A possibilidade de que um grande felino volte às montanhas catalãs reativou um debate ambiental que estava latente há décadas. O último exemplar de lince boreal (Lynx lynx) registrado na Espanha morreu em 1930 na região do Ripollès, marcando o desaparecimento desta espécie na península.
Agora, duas organizações —Amigos do Parque Natural do Alto Pirineu e ADLO Pirineu— propõem estudar se é viável seu retorno ao Parque Natural do Alto Pirineu, através da introdução de exemplares provenientes da Romênia, onde as populações mantêm estabilidade demográfica.
Uma proposta com divisão de opiniões
A iniciativa contempla liberar animais previamente castrados, um método que permitiria realizar observações ecológicas sem risco de que se estabeleçam novos núcleos reprodutores. No entanto, a proposta gerou respostas divididas entre especialistas e gestores do território.
Embora se apresente como uma oportunidade para ampliar o conhecimento sobre grandes carnívoros, pesquisadores advertem que qualquer ação desse tipo pode influenciar nas dinâmicas de outros programas de conservação em andamento na península. O papel do lince europeu como superpredador em ambientes frios adiciona complexidade à discussão.
Características do lince boreal
O lince boreal se distingue por:
- Um tamanho maior que o do lince ibérico.

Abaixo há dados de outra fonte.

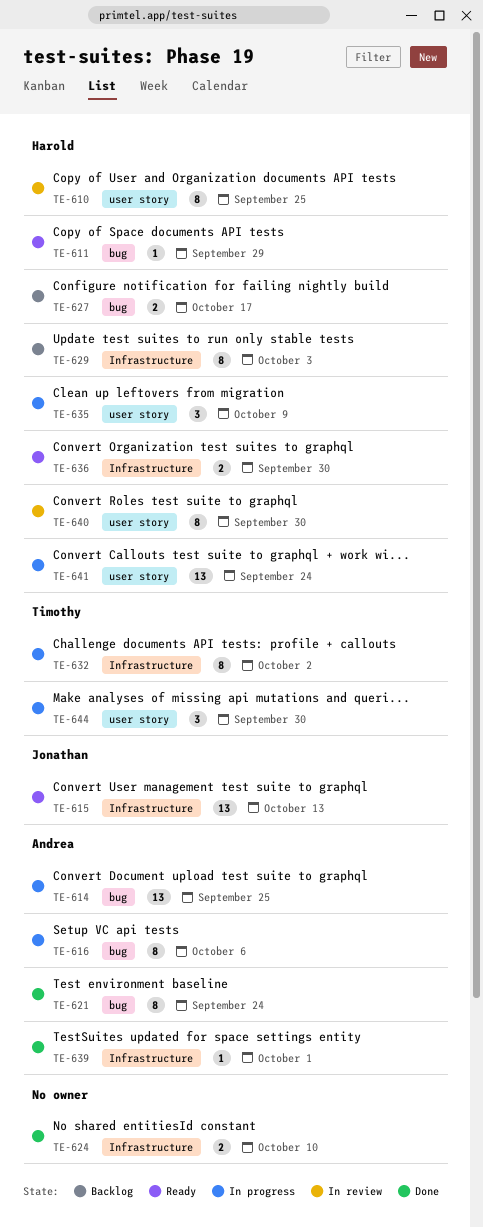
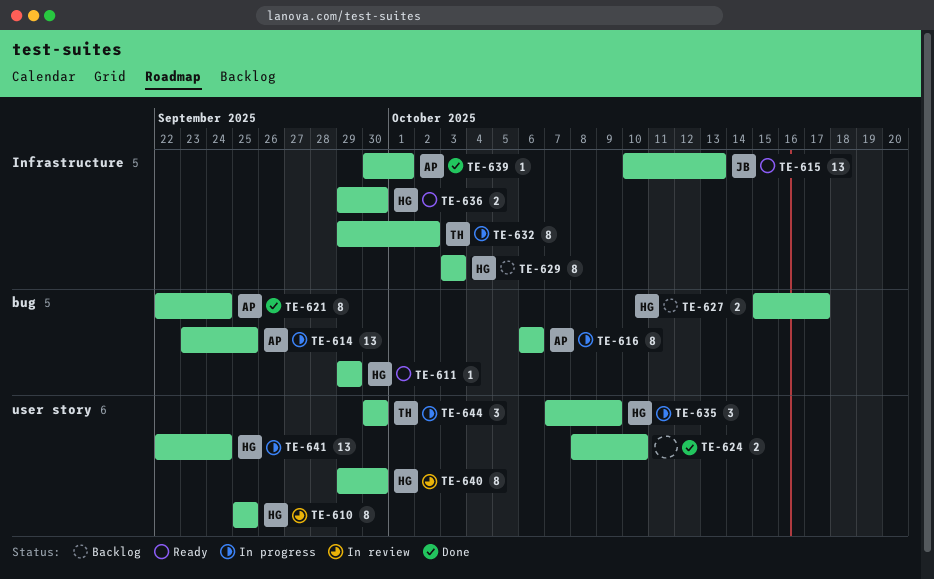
TE-624, label: Infrastructure -> user story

- Uma dieta baseada em corços, camurças e pequenos cervídeos, o que condiciona seu impacto ecológico.
- Uma distribuição ampla na Europa central e do norte, onde a espécie persiste apesar de seu desaparecimento na Espanha há mais de um século.

Riscos de hibridação com o lince ibérico
Parte do setor conservacionista observa com preocupação a possível coincidência territorial futura entre o lince ibérico e o boreal. Não se trata de competição direta, mas da possibilidade de hibridação, um fenômeno documentado em estudos recentes.
Pesquisadores da Estação Biológica de Doñana (CSIC) analisaram restos de ADN de linces encontrados em Andújar, Alcanar e Algarve. O estudo mostrou que os exemplares mais recentes apresentavam maior similaridade genética com o lince boreal do que os indivíduos mais antigos.
A autora principal, María Lucena, explicou:
“Os linces modernos compartilhavam mais material genético com sua espécie irmã, o lince euroasiático, do que os linces mais antigos.”
Os resultados confirmam que ambas as espécies se cruzaram há entre 3.000 e 4.000 anos, aumentando a diversidade genética do lince ibérico. No entanto, especialistas advertem que um processo similar na atualidade poderia alterar o equilíbrio de uma espécie cuja recuperação demandou décadas de trabalho científico e administrativo.
Procedimento e autorizações necessárias
A proposta deve superar várias instâncias:
- Revisão técnica do Parque Natural do Alto Pirineu.
- Validação da Generalitat da Catalunha.
- Autorização do Ministério para a Transição Ecológica.
Os proponentes insistem que a castração dos animais elimina o risco de reprodução, limitando os efeitos de uma liberação inicial. No entanto, especialistas ressaltam que qualquer consideração futura sobre exemplares férteis deverá ser abordada com critérios de máxima precaução.
Um precedente: a reintrodução do pigargo europeu
Um caso recente na península ilustra o tipo de processo que poderia ser aberto: a reintrodução do pigargo europeu (Haliaeetus albicilla). Este projeto, centrado em uma grande ave de rapina piscívora e carniceira, exigiu:
- Anos de planejamento.
- Autorizações e cooperação internacional.
- Monitoramento e controle tecnológico.
- Debates sobre interação com outras aves e percepção social.
Para vários especialistas, esta experiência demonstra que qualquer “retorno” de fauna desaparecida —seja uma águia ou um grande carnívoro— demanda uma base técnica rigorosa, transparência e uma avaliação precisa dos riscos antes de avançar para novas fases.
A proposta de reintroduzir o lince boreal na Catalunha abre um debate profundo sobre conservação, biodiversidade e gestão de espécies desaparecidas. Embora a iniciativa busque ampliar o conhecimento sobre grandes carnívoros, os riscos de hibridação e as implicações para o lince ibérico obrigam a uma análise exaustiva.
O caso do pigargo europeu mostra que qualquer reintrodução requer planejamento a longo prazo, cooperação internacional e máxima precaução. O futuro do lince boreal nos Pirineus dependerá da capacidade de conjugar ciência, política e sociedade em um projeto de conservação responsável.